Das Landeskriminalamt Niedersachsen hat heute vier Objekte in Hannover durchsucht. Dies geschieht im Rahmen von Ermittlungen wegen Untreue und Subventionsbetrugs gegen Verantwortliche eines Vereins.
Durchsuchungen im Stadtgebiet Hannover
Am 1. Juli 2026 führte das Landeskriminalamt Niedersachsen (LKA) im Zusammenhang mit umfangreichen Ermittlungen Durchsuchungen in mehreren Objekten in Hannover durch. Die Aktionen konzentrierten sich auf einen eingetragenen gemeinnützigen Verein, der massive öffentliche Fördermittel erhalten hat. Die Ermittlungen stehen unter der Aufsicht der Europäischen Staatsanwaltschaft (EUStA) und der Staatsanwaltschaft Hannover.

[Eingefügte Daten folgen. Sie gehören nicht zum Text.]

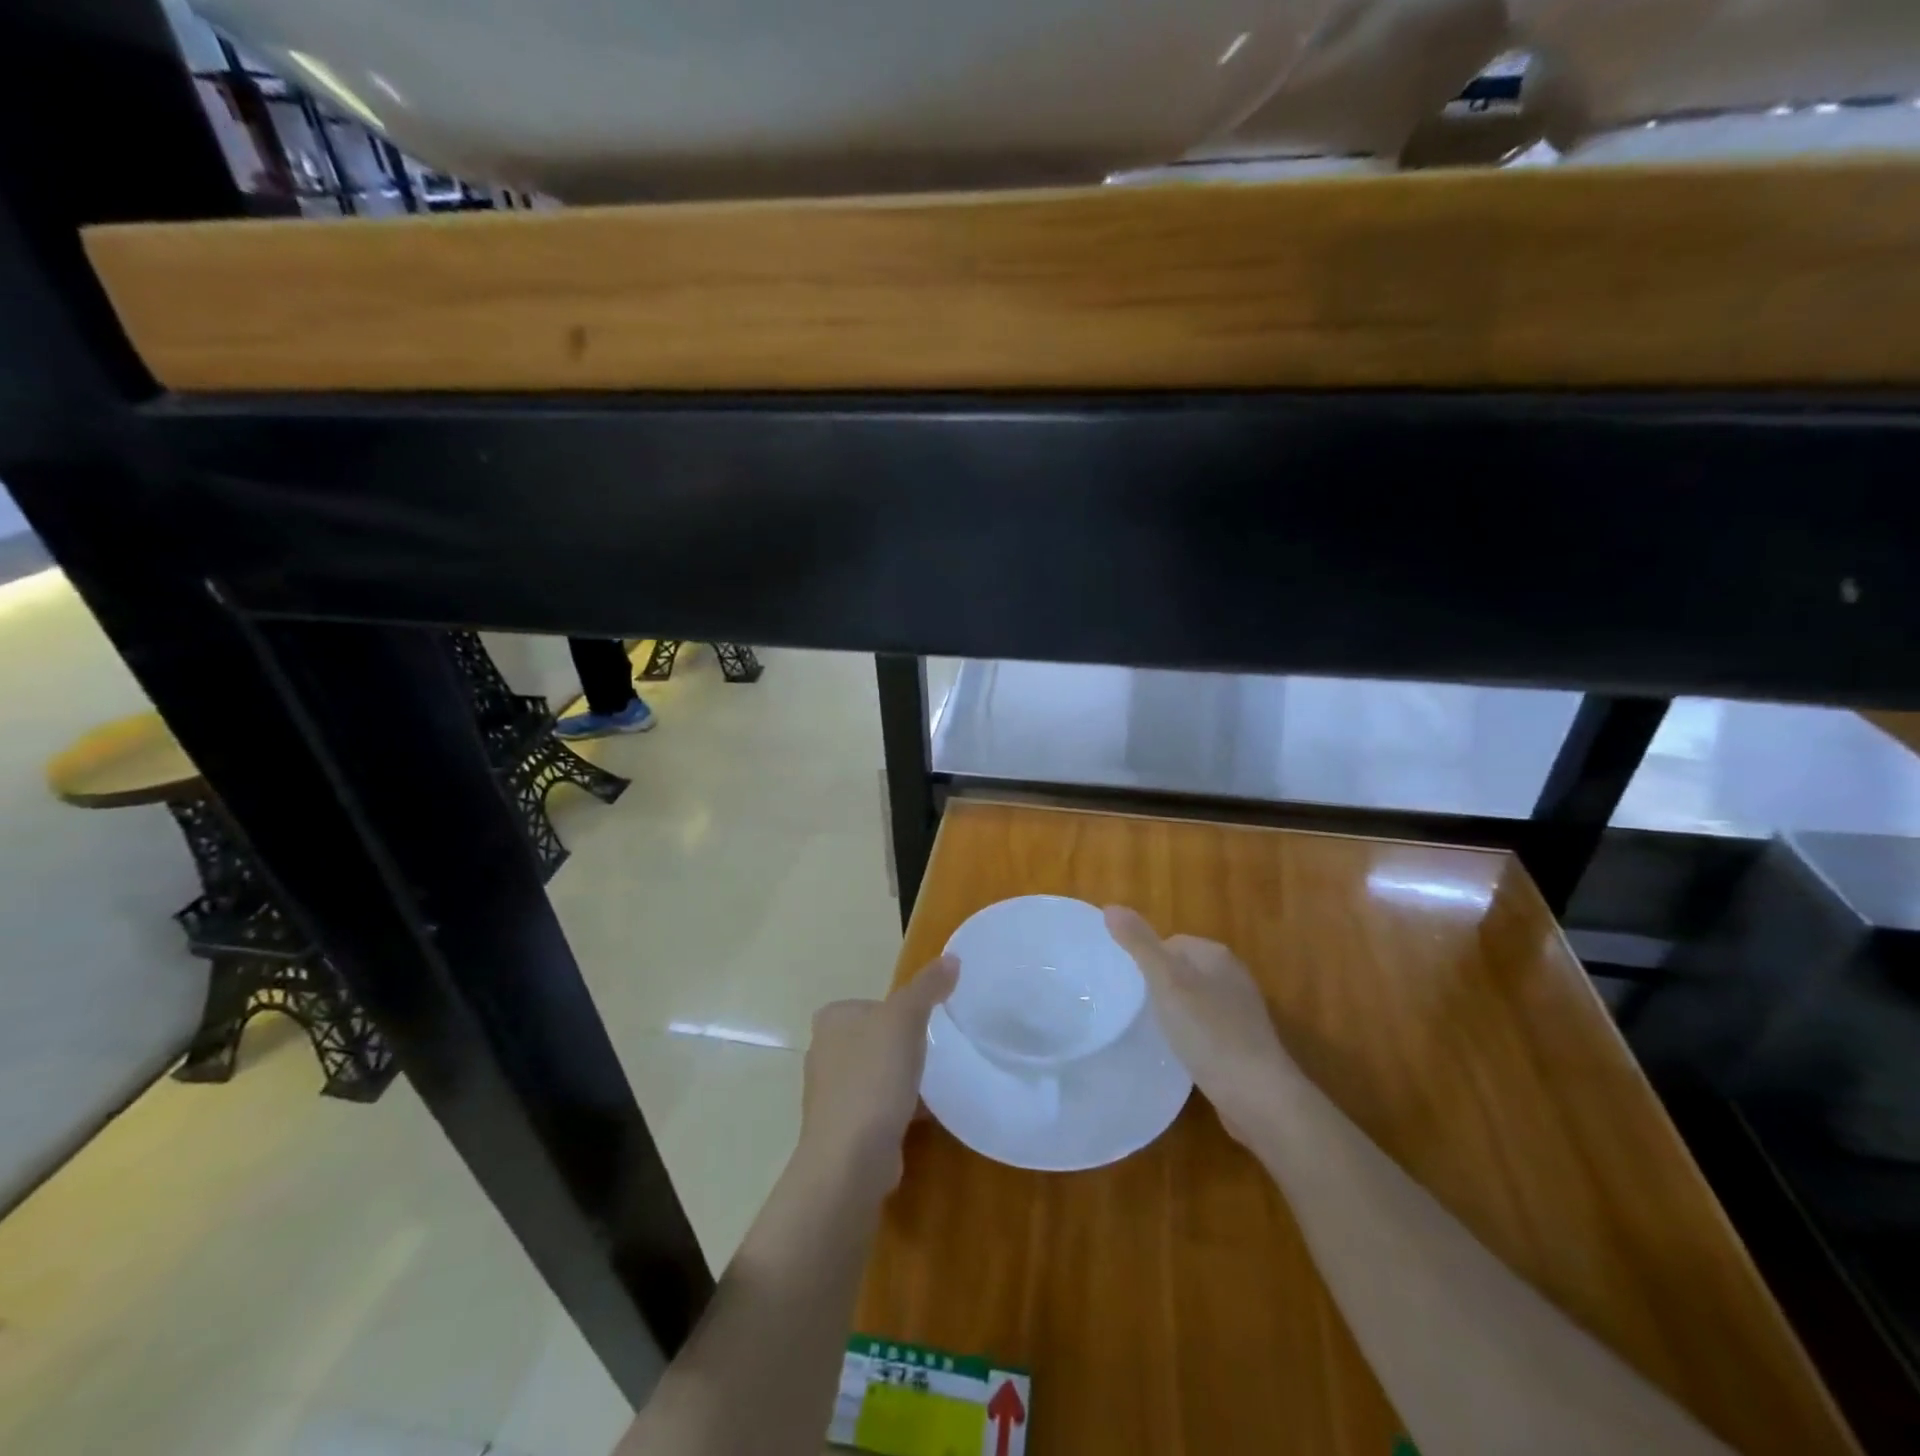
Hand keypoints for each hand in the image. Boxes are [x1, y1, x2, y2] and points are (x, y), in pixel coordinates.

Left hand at [797, 955, 957, 1201]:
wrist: (850, 1160)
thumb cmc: (873, 1078)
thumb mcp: (906, 1019)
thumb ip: (928, 987)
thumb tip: (952, 957)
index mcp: (832, 1020)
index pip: (872, 1004)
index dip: (901, 1011)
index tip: (928, 1025)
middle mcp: (824, 1052)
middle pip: (876, 1038)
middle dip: (902, 1046)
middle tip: (936, 1052)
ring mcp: (831, 1094)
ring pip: (877, 1074)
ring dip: (902, 1079)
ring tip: (934, 1083)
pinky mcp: (843, 1129)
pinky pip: (879, 1107)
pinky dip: (900, 1108)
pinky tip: (925, 1115)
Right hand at [1104, 906, 1295, 1146]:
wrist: (1258, 1096)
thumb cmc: (1209, 1032)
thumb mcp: (1166, 983)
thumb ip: (1139, 944)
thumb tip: (1111, 907)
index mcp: (1216, 955)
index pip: (1170, 943)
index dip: (1147, 961)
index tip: (1130, 987)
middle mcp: (1233, 976)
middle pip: (1182, 970)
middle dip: (1160, 987)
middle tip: (1137, 1010)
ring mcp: (1241, 1011)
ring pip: (1193, 1000)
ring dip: (1174, 1013)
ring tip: (1154, 1032)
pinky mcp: (1243, 1044)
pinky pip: (1206, 1028)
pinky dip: (1190, 1036)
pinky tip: (1180, 1054)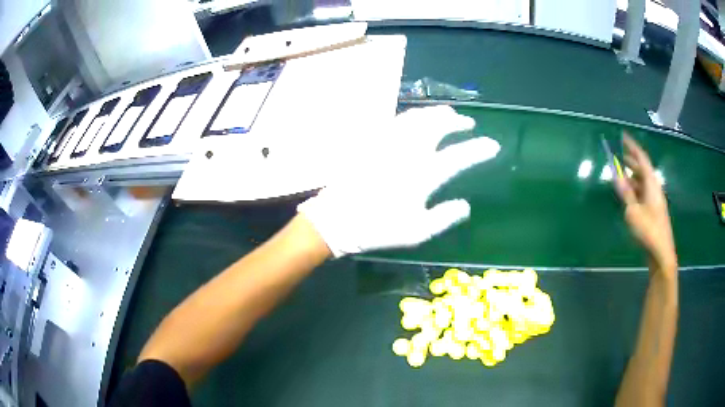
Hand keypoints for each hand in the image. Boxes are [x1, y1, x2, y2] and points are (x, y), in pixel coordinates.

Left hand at [298, 105, 499, 256]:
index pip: (458, 156)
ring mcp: (389, 143)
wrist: (337, 219)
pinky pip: (397, 120)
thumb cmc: (378, 228)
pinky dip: (414, 115)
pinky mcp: (373, 141)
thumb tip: (465, 205)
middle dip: (457, 121)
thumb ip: (444, 217)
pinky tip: (418, 119)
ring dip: (436, 113)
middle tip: (467, 123)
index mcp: (422, 175)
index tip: (492, 145)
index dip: (479, 149)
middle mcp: (408, 152)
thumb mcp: (416, 232)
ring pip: (418, 117)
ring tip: (448, 115)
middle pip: (438, 125)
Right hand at [615, 134, 676, 274]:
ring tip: (621, 176)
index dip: (632, 146)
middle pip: (643, 170)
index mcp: (651, 184)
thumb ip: (626, 193)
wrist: (662, 254)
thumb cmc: (648, 231)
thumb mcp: (633, 212)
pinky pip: (644, 193)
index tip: (623, 136)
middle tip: (620, 157)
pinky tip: (629, 196)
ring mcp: (656, 200)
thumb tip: (617, 175)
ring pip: (644, 182)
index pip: (642, 159)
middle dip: (632, 162)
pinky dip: (635, 189)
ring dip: (633, 177)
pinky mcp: (654, 211)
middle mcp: (655, 189)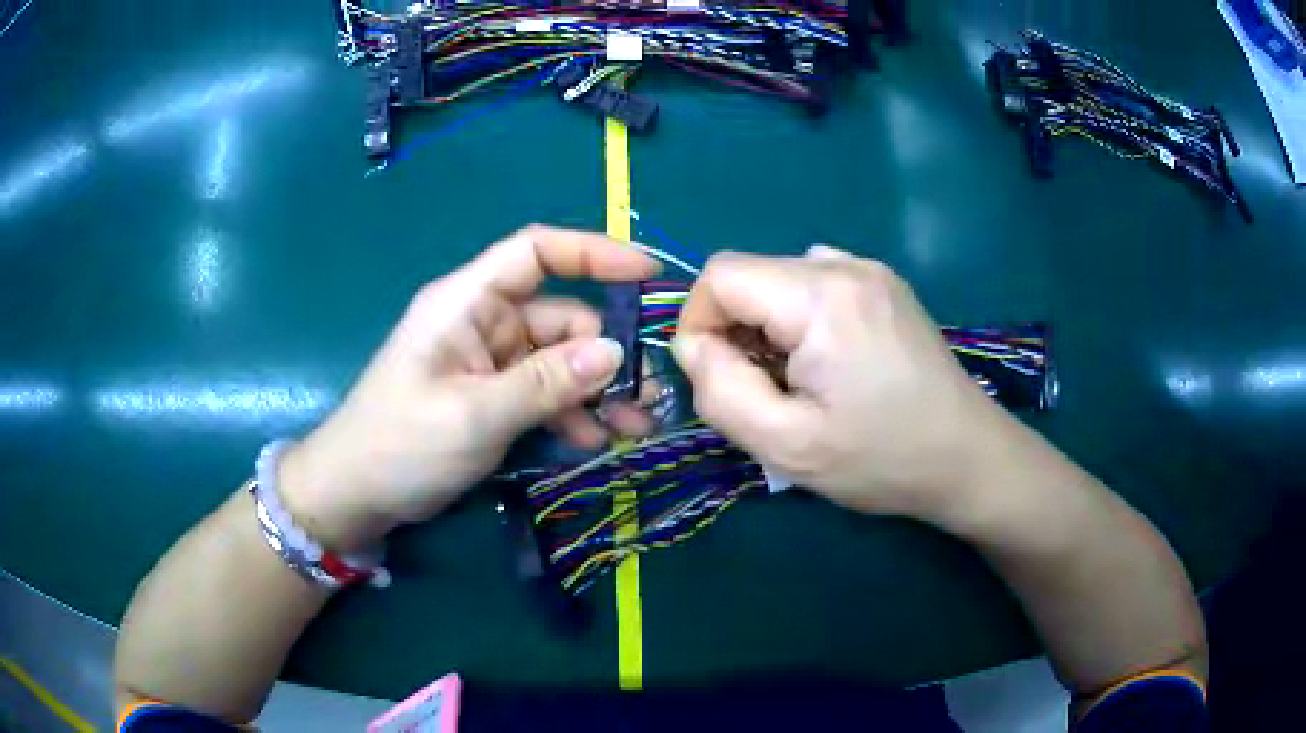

Vorwürfe gegen Vereinsverantwortliche
Insgesamt vier Personen stehen im Verdacht, Fördermittel seit 2019 nicht gemäß den Vorgaben verwendet zu haben. Stattdessen wird angenommen, dass die Gelder zum Teil zweckentfremdet eingesetzt wurden. Diese öffentlichen Fördermittel stammen aus europäischen und staatlichen Programmen, die strengen Zweckbindungen und Nachweispflichten unterliegen. Der Missbrauch solcher Mittel schädigt nicht nur die öffentliche Hand finanziell, sondern auch die Nutzer, für die diese Mittel eigentlich gedacht sind, insbesondere im Bereich der Integration und gesellschaftlichen Teilhabe.
Zusammenarbeit der Behörden
Im Zuge der Ermittlungen ist eine enge Zusammenarbeit zwischen der EUStA, der Staatsanwaltschaft Hannover, dem LKA Niedersachsen und weiteren Behörden erforderlich. Bei den Durchsuchungen wurden wichtige Beweismittel sichergestellt, darunter Mobiltelefone, Laptops, Datenträger und schriftliche Unterlagen, die möglicherweise Aufschluss über den Geldfluss und die Verwendung der Fördermittel geben können. Zudem wurden durch das Amtsgericht Hamburg Vermögensarreste in Höhe von fast 740.000 Euro gegen die Beschuldigten verhängt und vollstreckt.
Die Ermittlungen sind noch nicht abgeschlossen, da die Behörden weiter Fakten zusammentragen und die genauen Umstände des mutmaßlichen Missbrauchs der Fördermittel im Detail aufklären wollen.